_Directions_. Write out all of the records below precisely as given, omitting the images.

_Records_.
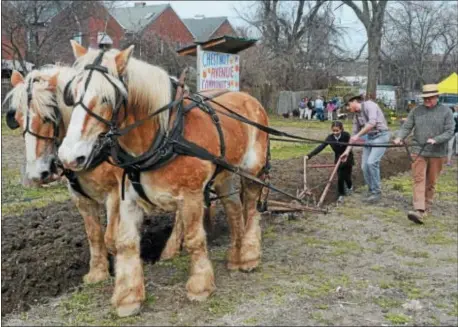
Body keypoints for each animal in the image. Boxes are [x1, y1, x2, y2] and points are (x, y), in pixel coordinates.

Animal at [59, 41, 270, 318]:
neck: (165, 135)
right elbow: (125, 242)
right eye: (71, 94)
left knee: (252, 209)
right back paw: (234, 257)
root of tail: (249, 98)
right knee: (234, 209)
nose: (69, 156)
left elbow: (194, 239)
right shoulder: (128, 199)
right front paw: (128, 297)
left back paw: (249, 256)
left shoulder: (191, 196)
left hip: (252, 171)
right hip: (224, 175)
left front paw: (200, 286)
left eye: (107, 97)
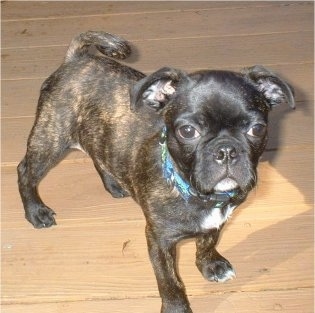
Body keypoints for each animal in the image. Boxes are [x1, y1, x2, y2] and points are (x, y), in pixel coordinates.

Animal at [18, 31, 296, 312]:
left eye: (257, 129)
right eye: (187, 131)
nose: (226, 150)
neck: (194, 191)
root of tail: (77, 59)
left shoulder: (217, 222)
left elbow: (208, 241)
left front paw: (211, 265)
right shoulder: (159, 241)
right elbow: (169, 280)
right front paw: (176, 307)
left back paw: (114, 184)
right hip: (50, 140)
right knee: (25, 171)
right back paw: (36, 212)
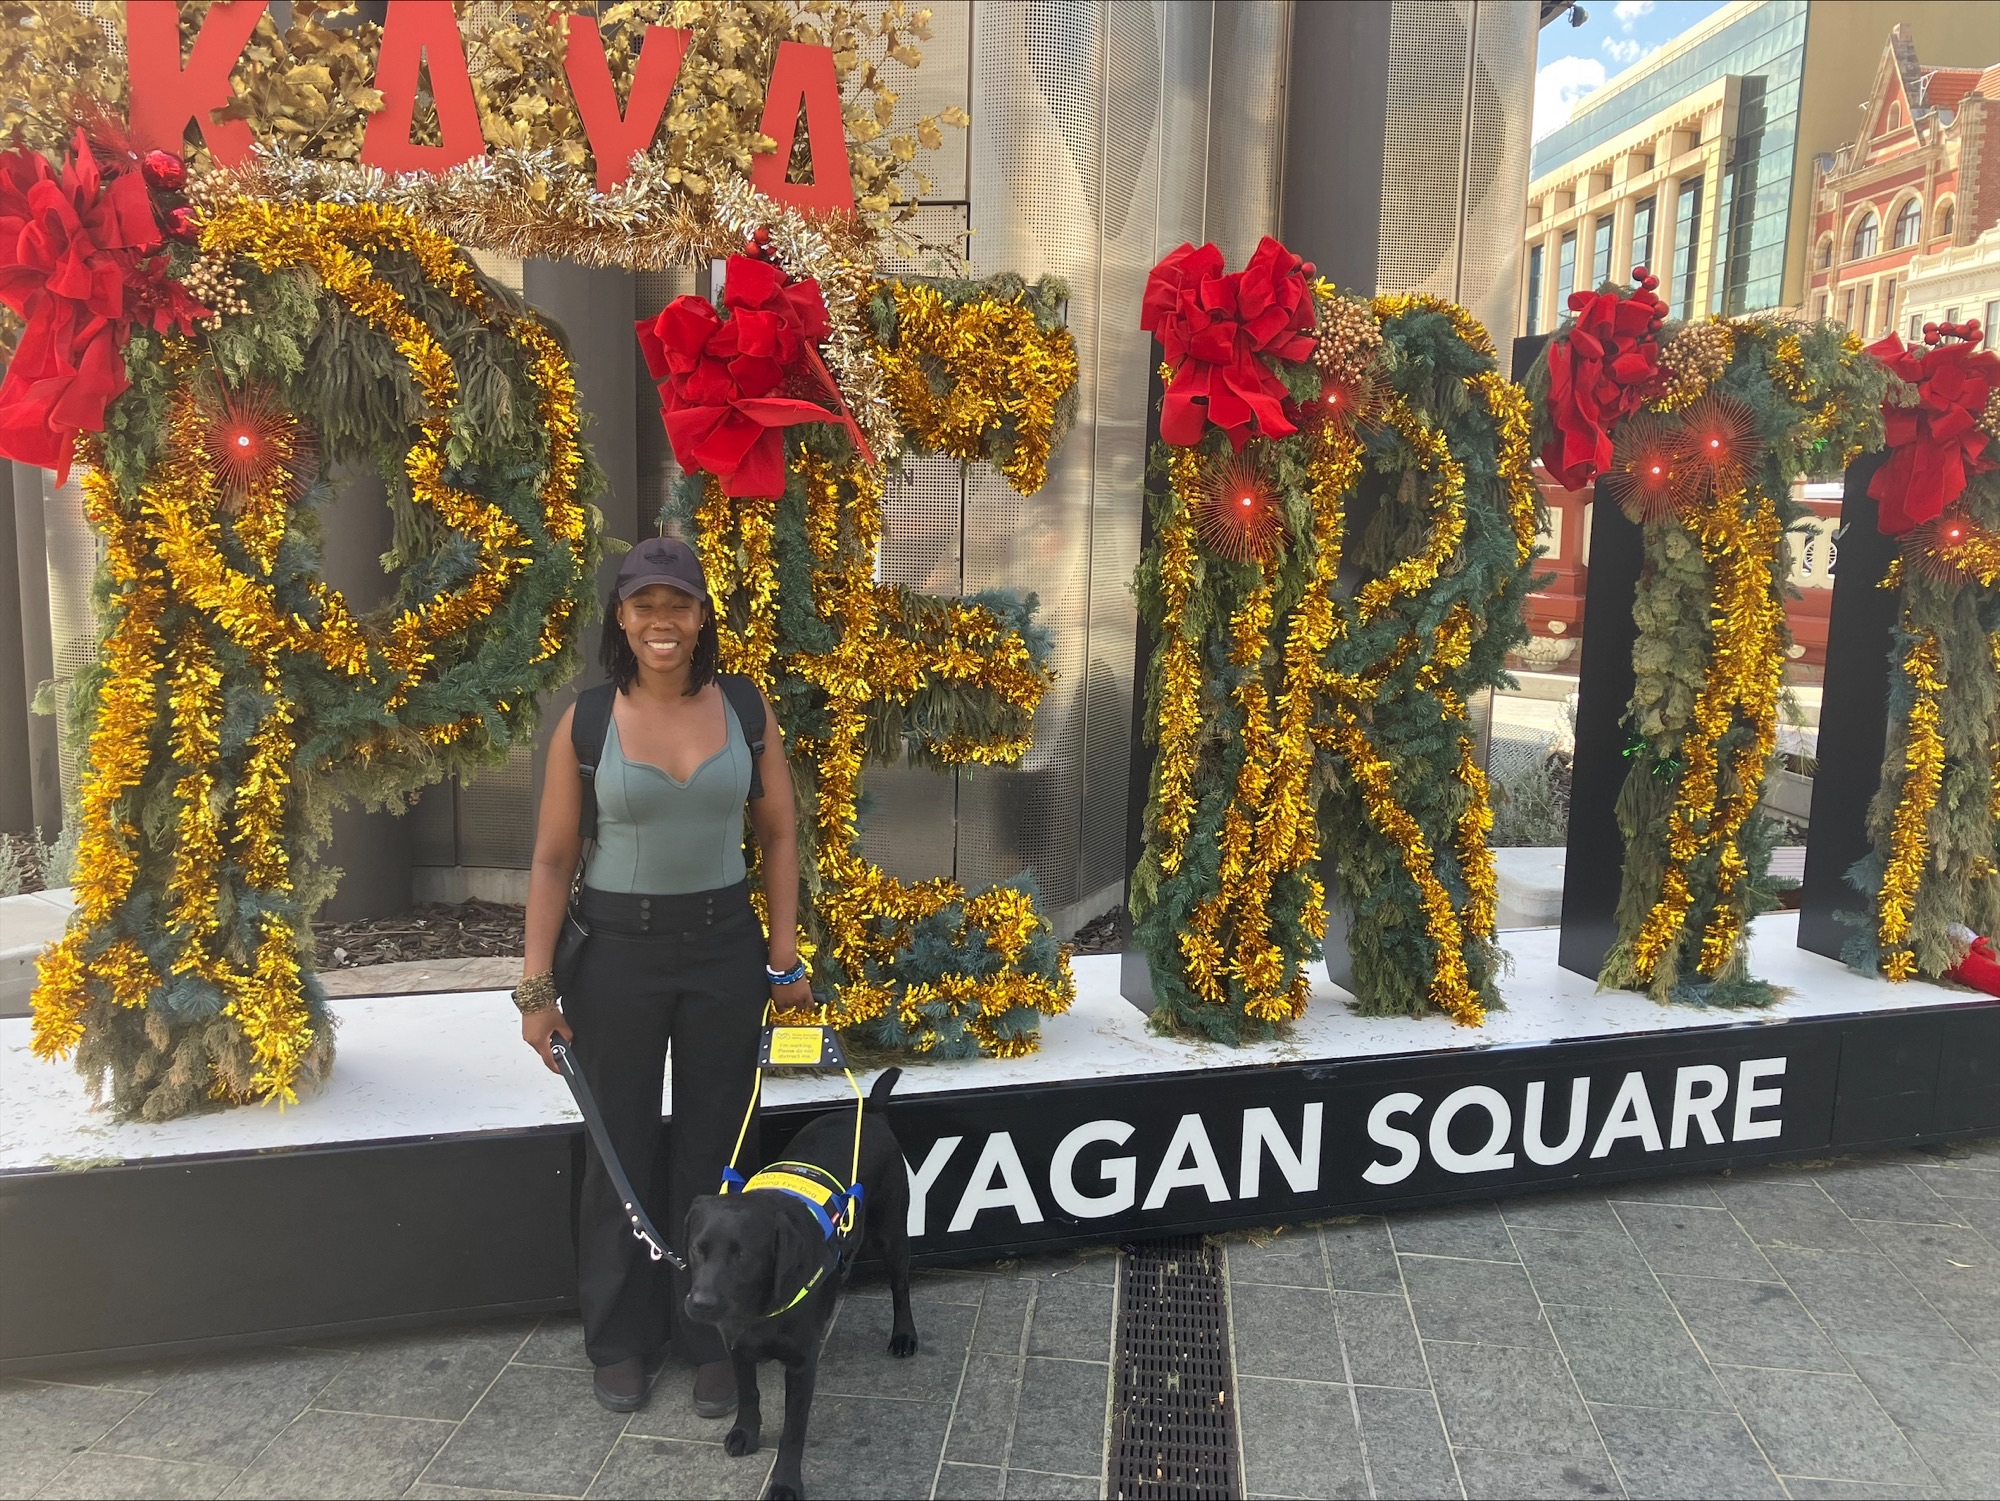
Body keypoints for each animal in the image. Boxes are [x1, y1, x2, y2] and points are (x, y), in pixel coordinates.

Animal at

_Written answer_.
Body keypoints for each animal in the image. Boxes are [x1, y1, x2, y2] and points are (x, y), in pixel coordinates.

Animal at [59, 41, 270, 318]:
neck: (165, 135)
right elbow: (125, 242)
right eye: (71, 94)
left knee: (252, 209)
right back paw: (234, 257)
root of tail: (249, 98)
right knee: (234, 209)
nose: (69, 156)
left elbow: (194, 239)
right shoulder: (128, 199)
right front paw: (128, 297)
left back paw: (249, 256)
left shoulder: (191, 196)
left hip: (252, 171)
right hip: (224, 175)
left front paw: (200, 286)
left eye: (107, 97)
Body keypoints for each animal in the image. Boxes are [x1, y1, x2, y2] and points are (x, y), in pixel coordinates.

Animal at [18, 31, 296, 312]:
left eye: (257, 129)
right eye: (187, 131)
nose: (226, 150)
neck: (194, 191)
root of tail: (77, 59)
left shoulder: (217, 222)
left elbow: (208, 241)
left front paw: (211, 265)
right shoulder: (159, 241)
right elbow: (169, 280)
right front paw: (176, 307)
left back paw: (114, 184)
right hip: (50, 140)
right knee: (25, 171)
right back paw: (36, 212)
Body keypoints for each animal in the image. Boxes are [x1, y1, x2, y2] and points are (x, y), in pixel coordinates.

Animal at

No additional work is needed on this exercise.